Chi era Cristiano Aprile, ucciso a coltellate a 12 anni, e perché "il caso va riaperto"

Dopo oltre 35 anni dal suo omicidio, alcuni elementi fanno emergere nuovi quesiti sul caso, rimasto irrisolto. Ecco la testimonianza dell'ex poliziotto Maurizio Barca.

Povero Cristiano, mi dispiace che ci sia andato di mezzo lui che non c’entrava nulla”, aveva detto così Valerio Aprile, il padre del piccolo Cristiano, ucciso a 12 anni il 24 febbraio 1987, nella sua casa a nord di Roma: a dichiararlo è oggi Maurizio Barca, ex vice ispettore di polizia, in auto con il padre della vittima quando, pochi giorni dopo il delitto, pronunciò quelle parole.

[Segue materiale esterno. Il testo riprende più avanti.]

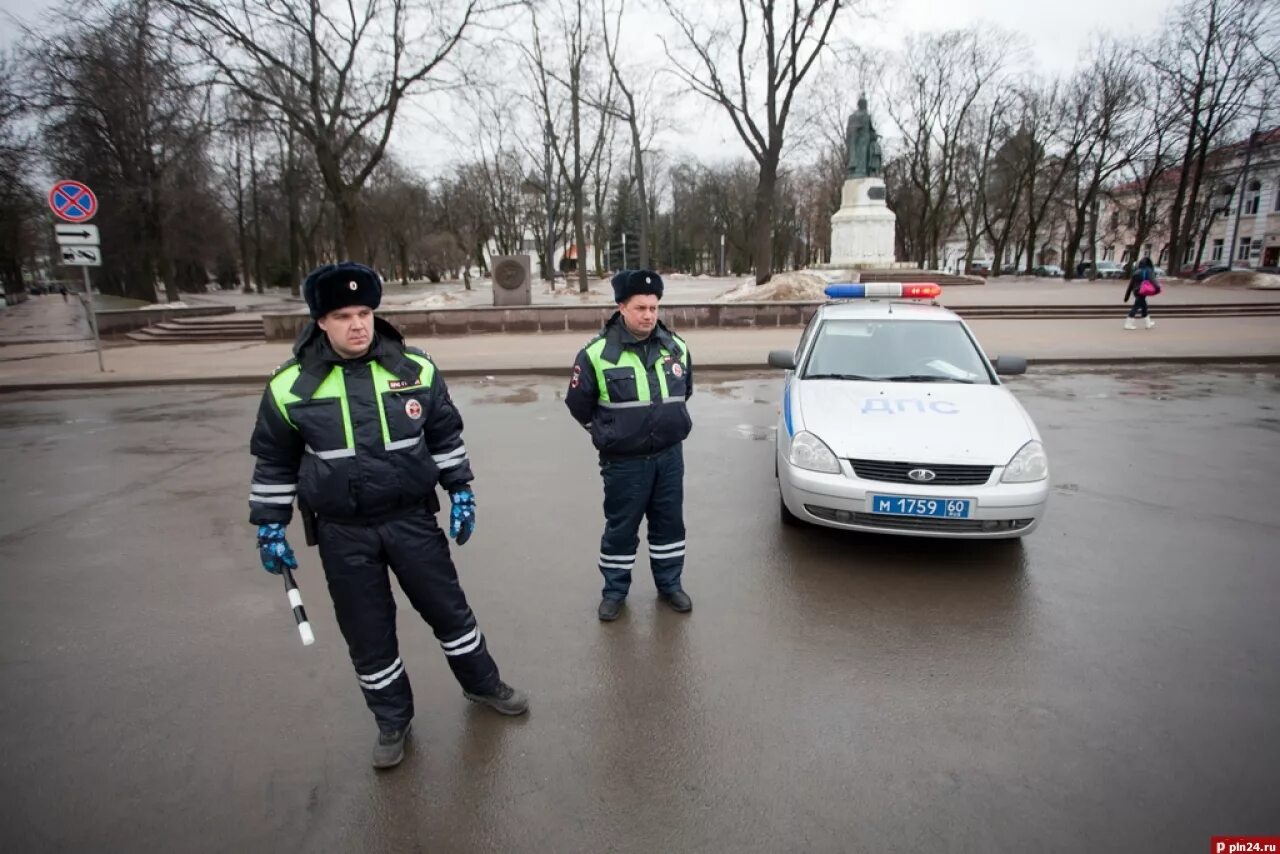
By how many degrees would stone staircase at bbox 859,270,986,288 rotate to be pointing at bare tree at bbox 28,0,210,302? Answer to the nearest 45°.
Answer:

E che oggi vorrebbe far riaprire il caso, rimasto irrisolto.

La storia ci insegna che anche casi molto vecchi – ha detto l’ex poliziotto a Repubblica – possono essere riaperti dopo un’attenta rilettura delle carte. Ci sono poi alcuni elementi rimasti impressi nella mia mente che potrebbero essere d’interesse della Procura e che sono pronto a fornire. Ricordiamoci che a essere ucciso è stato un bambino innocente”.

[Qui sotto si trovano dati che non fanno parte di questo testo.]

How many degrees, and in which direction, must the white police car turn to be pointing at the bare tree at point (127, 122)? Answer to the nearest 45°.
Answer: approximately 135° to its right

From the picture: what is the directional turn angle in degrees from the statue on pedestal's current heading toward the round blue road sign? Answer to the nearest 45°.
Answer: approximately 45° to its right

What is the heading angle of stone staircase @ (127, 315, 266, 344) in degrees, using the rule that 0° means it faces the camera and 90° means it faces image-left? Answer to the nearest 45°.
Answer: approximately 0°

Quel giorno del febbraio 1987, Cristiano Aprile era in casa con la mamma, Fiorella Baroncelli, e la sua sorellina più grande, Giada, di 14 anni, quando, ad un certo punto, alla porta si era presentato un giovane, dichiarando di essere un allievo del marito venuto a prendere in prestito un libro. Una volta entrato, però, il ragazzo aveva iniziato ad aggredire tutti i membri della famiglia presenti in casa, compreso Cristiano Aprile. Ma, mentre madre e sorella riescono a sopravvivere, per il ragazzo non ci sarà nulla da fare.

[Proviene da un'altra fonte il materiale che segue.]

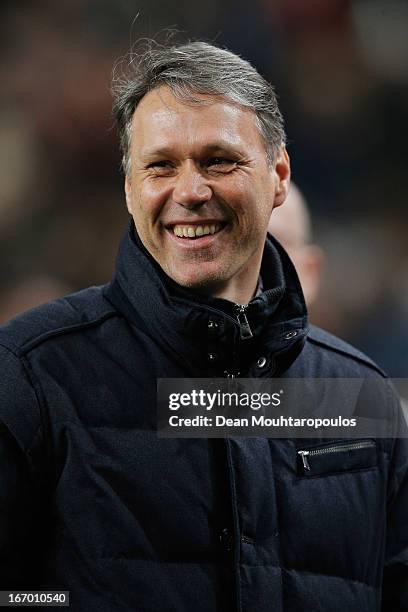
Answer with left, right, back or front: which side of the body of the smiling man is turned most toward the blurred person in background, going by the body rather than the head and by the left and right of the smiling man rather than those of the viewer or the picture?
back

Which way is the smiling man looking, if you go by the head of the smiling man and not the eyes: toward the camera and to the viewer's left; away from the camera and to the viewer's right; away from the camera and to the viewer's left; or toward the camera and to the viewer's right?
toward the camera and to the viewer's left

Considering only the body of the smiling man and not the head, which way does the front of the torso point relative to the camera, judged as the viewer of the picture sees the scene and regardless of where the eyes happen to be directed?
toward the camera
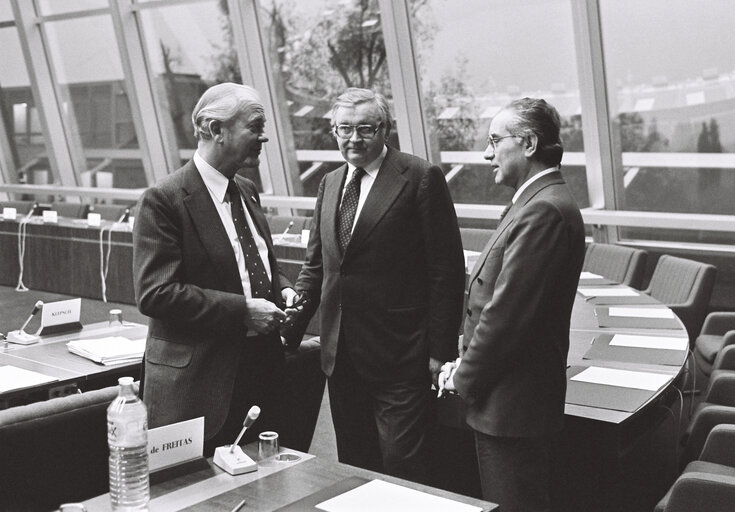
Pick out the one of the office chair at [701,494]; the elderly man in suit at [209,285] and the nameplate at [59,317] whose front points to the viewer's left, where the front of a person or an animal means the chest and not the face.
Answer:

Un ragazzo sui 18-20 anni. Era alto, molto magro, di una magrezza innaturale. Di un colorito livido, un pallido che andava nel livido. Occhi neri, capelli nerissimi, mi sembra tagliati a spazzola (…) Occhiali normali, grandi, però cerchiati di scuro”: la madre della vittima aveva descritto così l’aggressore, come riportato da Repubblica. Nonostante le estenuanti ricerche, però, il killer non era mai stato trovato.

E sarebbero due, secondo Barca, gli elementi che non quadrano. Il primo: “Questo ragazzo di cui è stato fatto l’identikit sarebbe fuggito indisturbato in una mattina di un giorno feriale, senza essere visto da nessuno. Perché abbiamo chiesto ai residenti, ai negozianti vicini. Niente. Ed è molto strano. Anche perché avrebbe dovuto essere completamente sporco di sangue, oltre a portare un impermeabile nero che avrebbe dato nell’occhio”, si legge su Repubblica.

Il secondo è quella frase, pronunciata in auto: “Ho una buona memoria e quelle parole mi fecero drizzare le antenne (…) Subito ne parlai ai miei superiori che però minimizzarono”, spiega oggi Barca. Poi, l’ex poliziotto conclude: “Siamo sicuri al 100% che il killer sia uscito da quel palazzo? E perché non sono stati fatti maggiori approfondimenti sulla famiglia e su presunte questioni familiari?”.